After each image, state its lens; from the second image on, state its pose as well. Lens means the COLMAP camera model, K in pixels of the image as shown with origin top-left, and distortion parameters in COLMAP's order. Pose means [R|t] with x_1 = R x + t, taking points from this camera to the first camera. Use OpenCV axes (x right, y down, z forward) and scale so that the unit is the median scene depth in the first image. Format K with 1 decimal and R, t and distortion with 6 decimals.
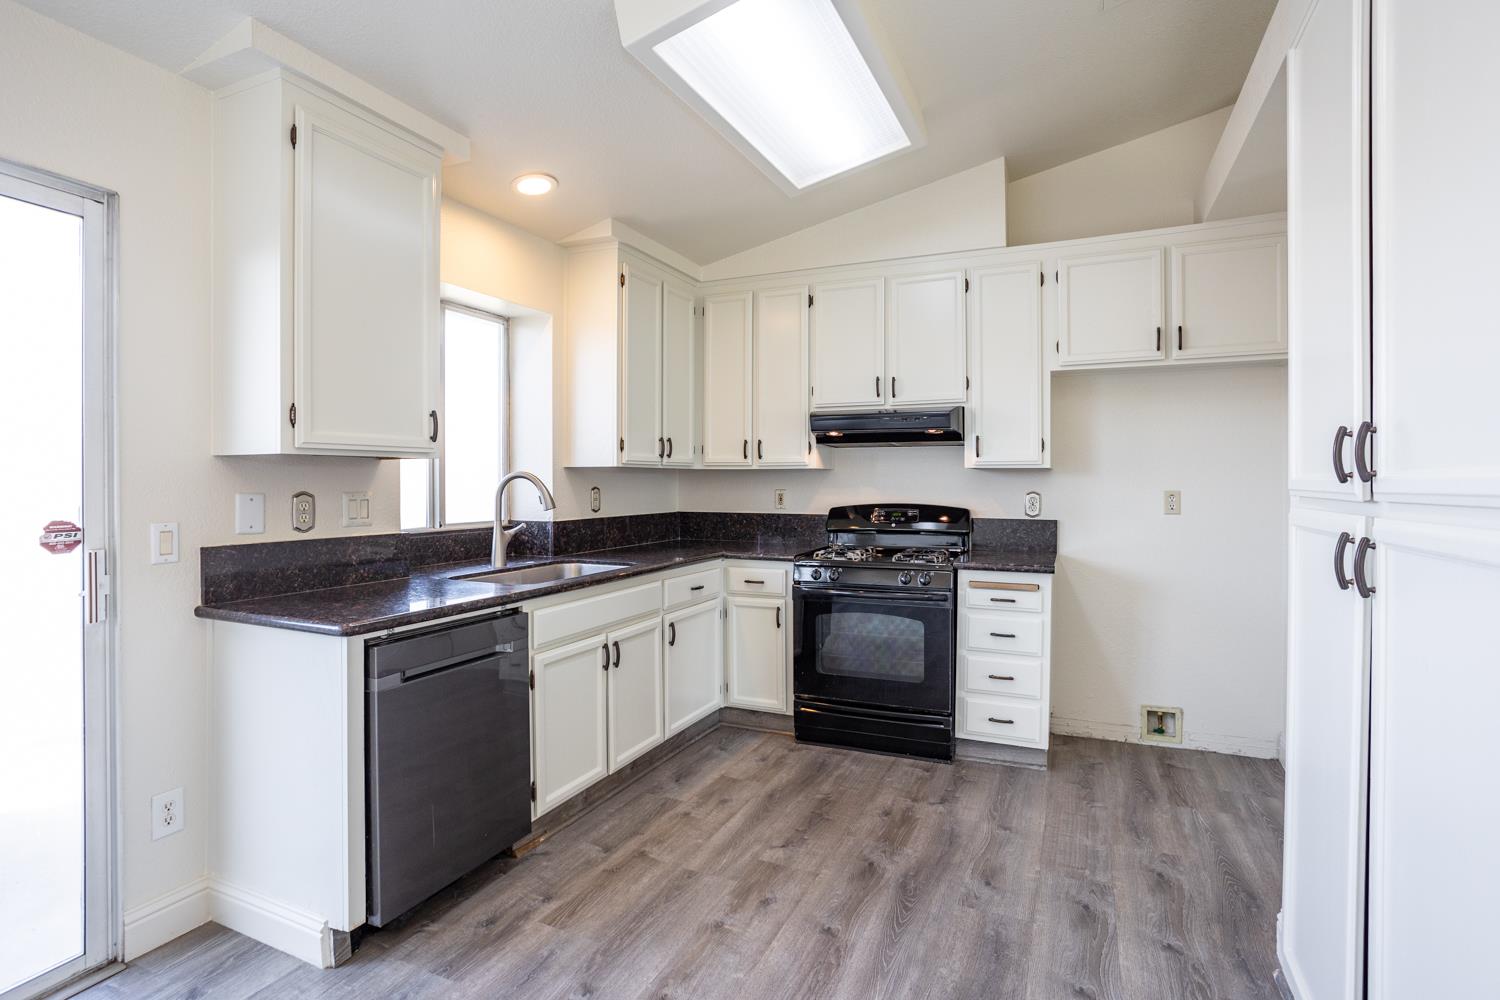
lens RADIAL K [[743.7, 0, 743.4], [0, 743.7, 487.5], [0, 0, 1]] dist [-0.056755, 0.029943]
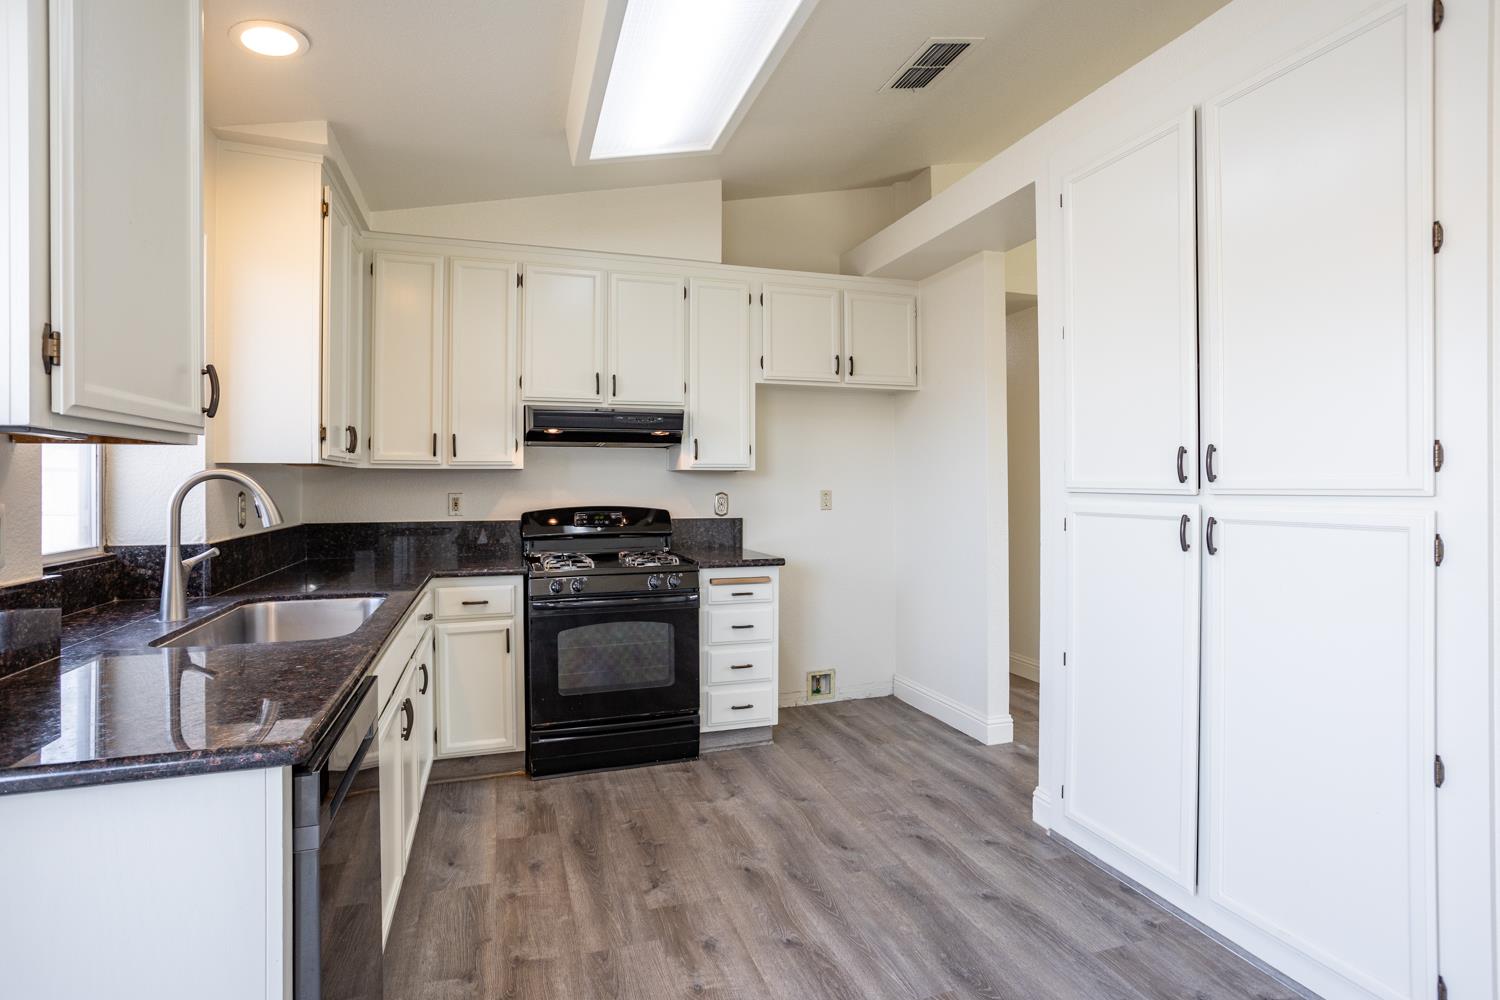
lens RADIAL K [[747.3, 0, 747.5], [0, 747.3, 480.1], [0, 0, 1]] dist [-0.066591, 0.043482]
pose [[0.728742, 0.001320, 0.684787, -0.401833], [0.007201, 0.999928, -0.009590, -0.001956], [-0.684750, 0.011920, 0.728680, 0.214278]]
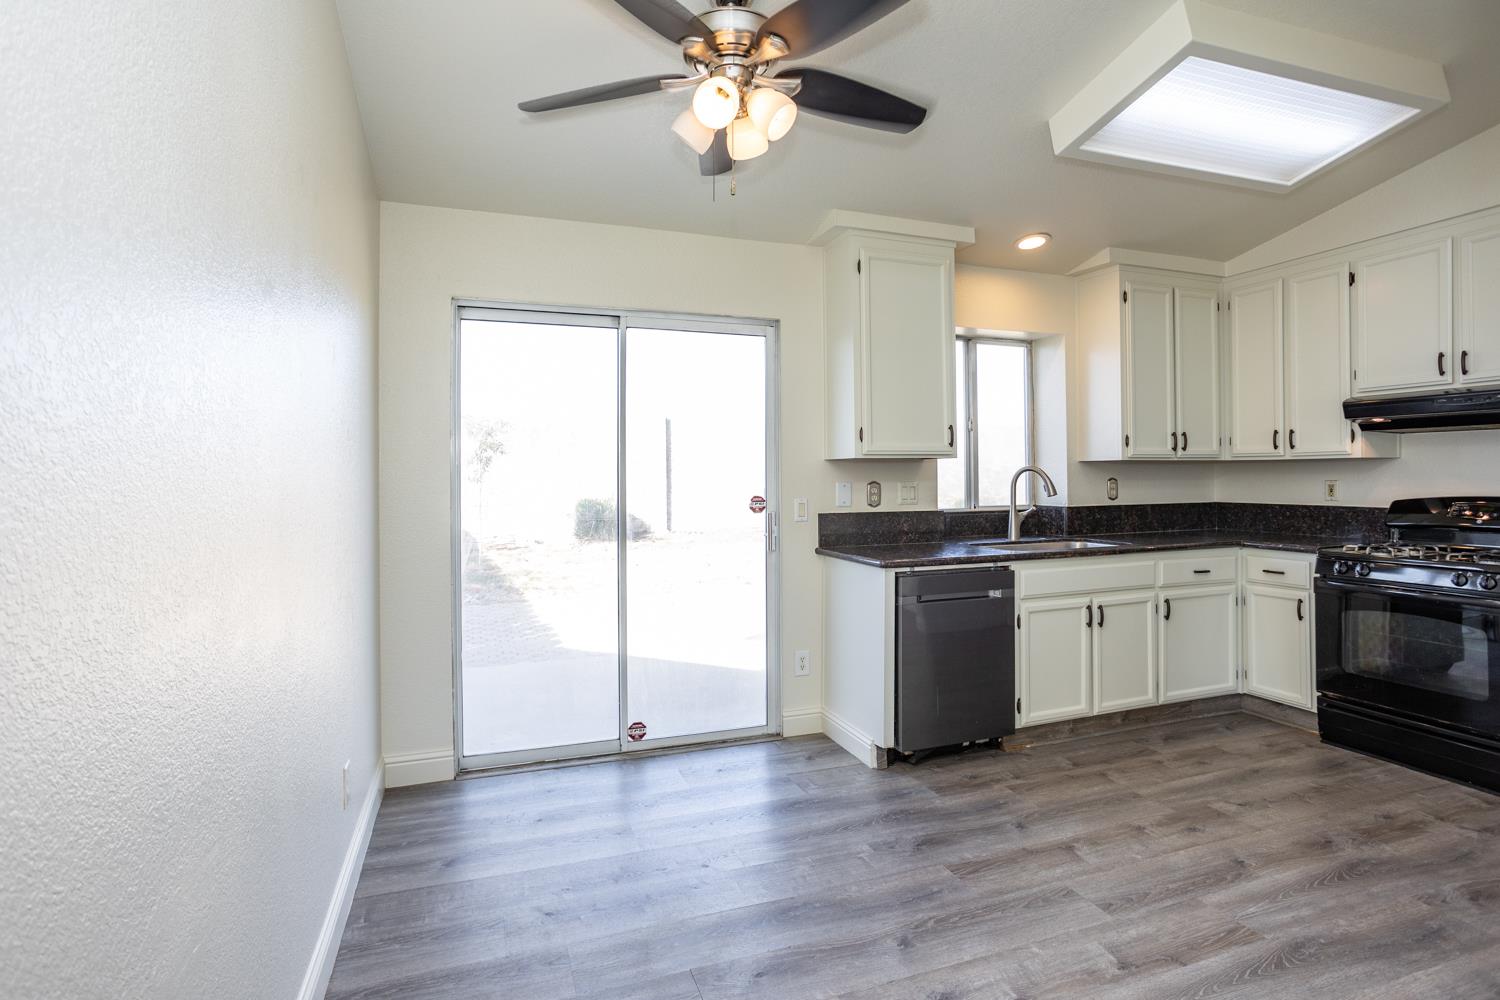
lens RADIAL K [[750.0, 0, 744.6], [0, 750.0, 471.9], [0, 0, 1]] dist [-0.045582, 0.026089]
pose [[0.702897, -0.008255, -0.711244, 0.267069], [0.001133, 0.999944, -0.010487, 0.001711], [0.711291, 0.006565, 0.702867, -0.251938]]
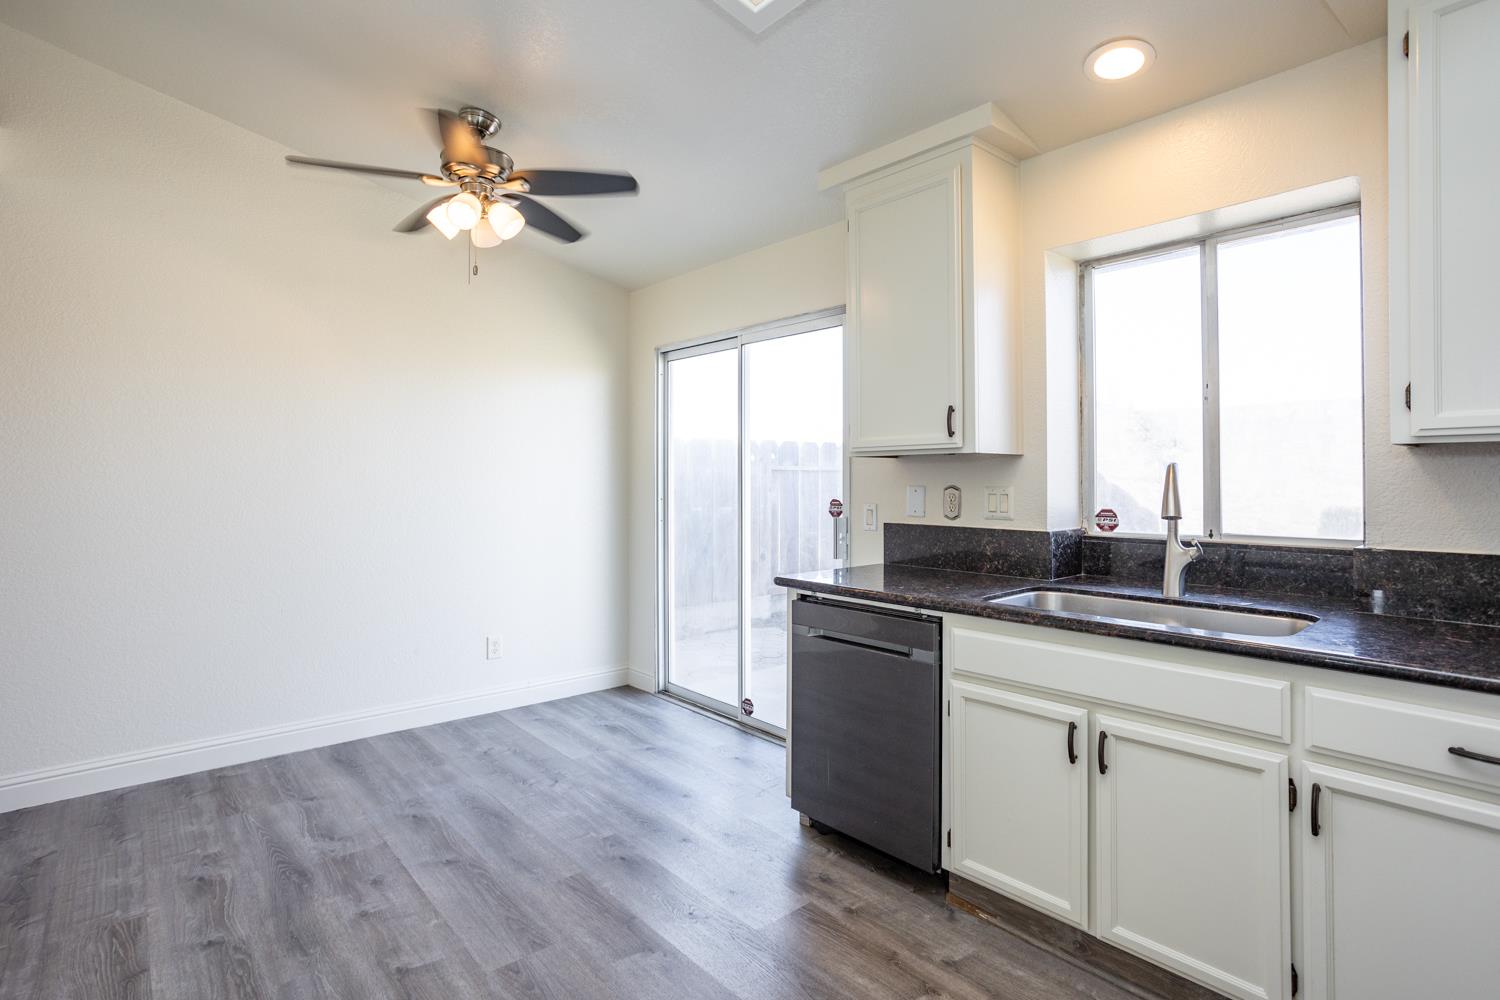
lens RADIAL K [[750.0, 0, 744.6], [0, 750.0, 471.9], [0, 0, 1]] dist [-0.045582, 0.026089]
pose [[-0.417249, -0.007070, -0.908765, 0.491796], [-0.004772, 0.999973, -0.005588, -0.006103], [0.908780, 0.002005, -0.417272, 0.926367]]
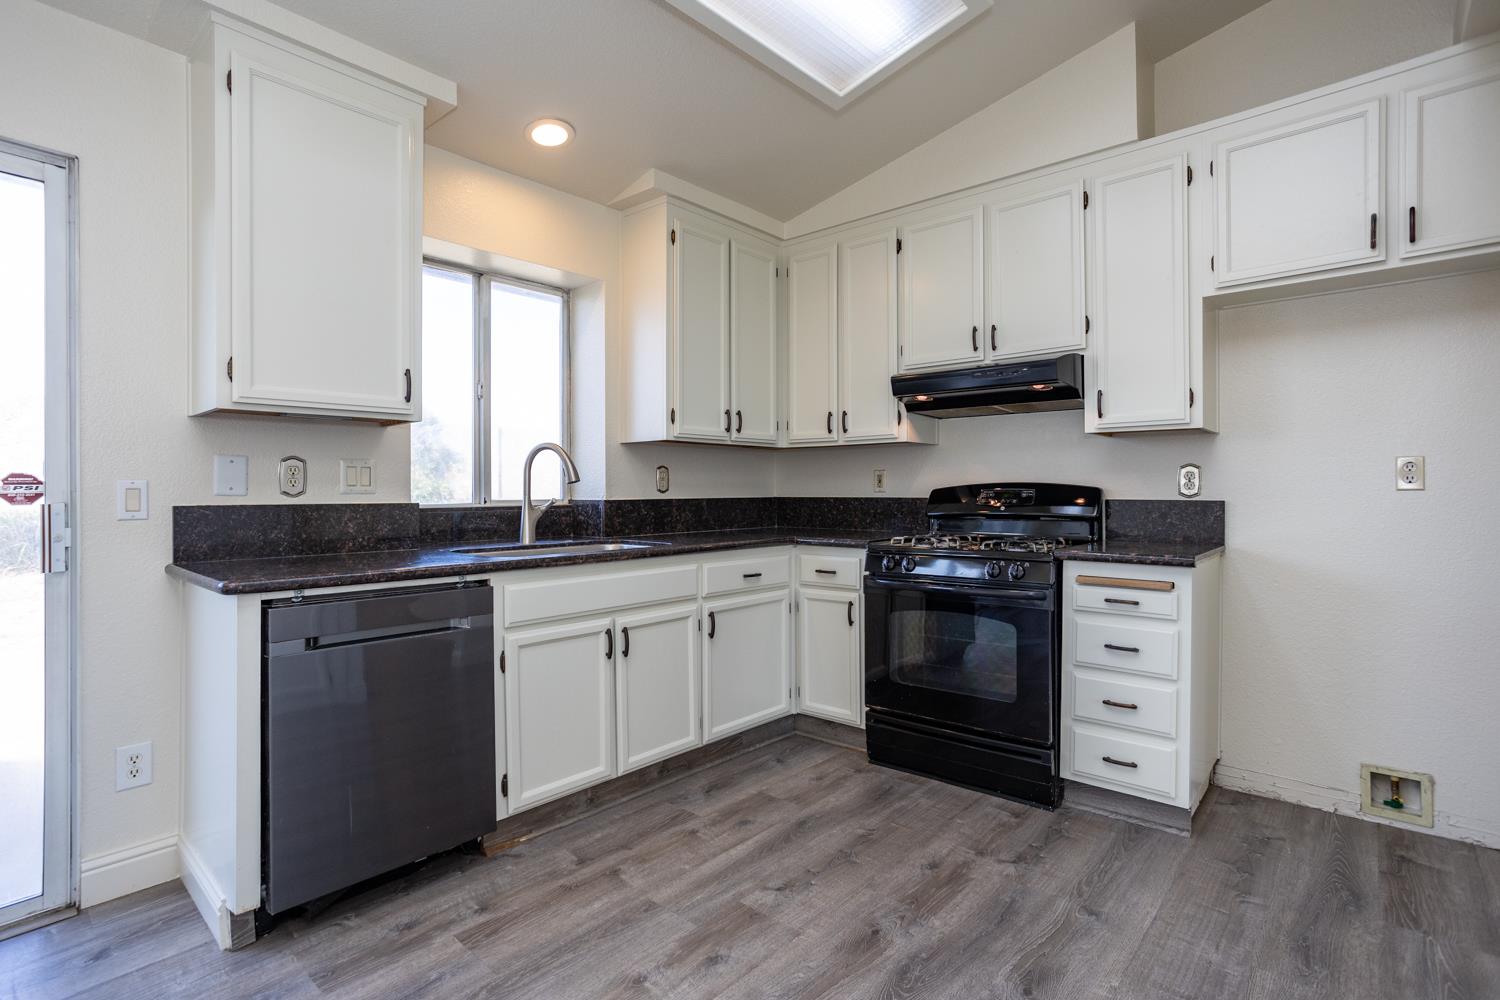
##########
* What you are asked to do *
Pictures stay out, but every record above is to be returned exactly.

* Exercise solution *
After each image, state its lens; from the second image on, state its pose as well. Lens means the COLMAP camera model, K in pixels of the image as shown with origin top-left, and distortion parameters in COLMAP's order. Pose means [R|t] with x_1 = R x + t, taking points from this camera to the first camera. Use OpenCV axes (x right, y down, z forward) and scale so that the unit is the median scene depth in the first image. Format K with 1 decimal and R, t and distortion with 6 decimals.
lens RADIAL K [[743.7, 0, 743.4], [0, 743.7, 487.5], [0, 0, 1]] dist [-0.056755, 0.029943]
lens RADIAL K [[747.3, 0, 747.5], [0, 747.3, 480.1], [0, 0, 1]] dist [-0.066591, 0.043482]
pose [[0.728742, 0.001320, 0.684787, -0.401833], [0.007201, 0.999928, -0.009590, -0.001956], [-0.684750, 0.011920, 0.728680, 0.214278]]
lens RADIAL K [[750.0, 0, 744.6], [0, 750.0, 471.9], [0, 0, 1]] dist [-0.045582, 0.026089]
pose [[0.702897, -0.008255, -0.711244, 0.267069], [0.001133, 0.999944, -0.010487, 0.001711], [0.711291, 0.006565, 0.702867, -0.251938]]
lens RADIAL K [[750.0, 0, 744.6], [0, 750.0, 471.9], [0, 0, 1]] dist [-0.045582, 0.026089]
pose [[-0.417249, -0.007070, -0.908765, 0.491796], [-0.004772, 0.999973, -0.005588, -0.006103], [0.908780, 0.002005, -0.417272, 0.926367]]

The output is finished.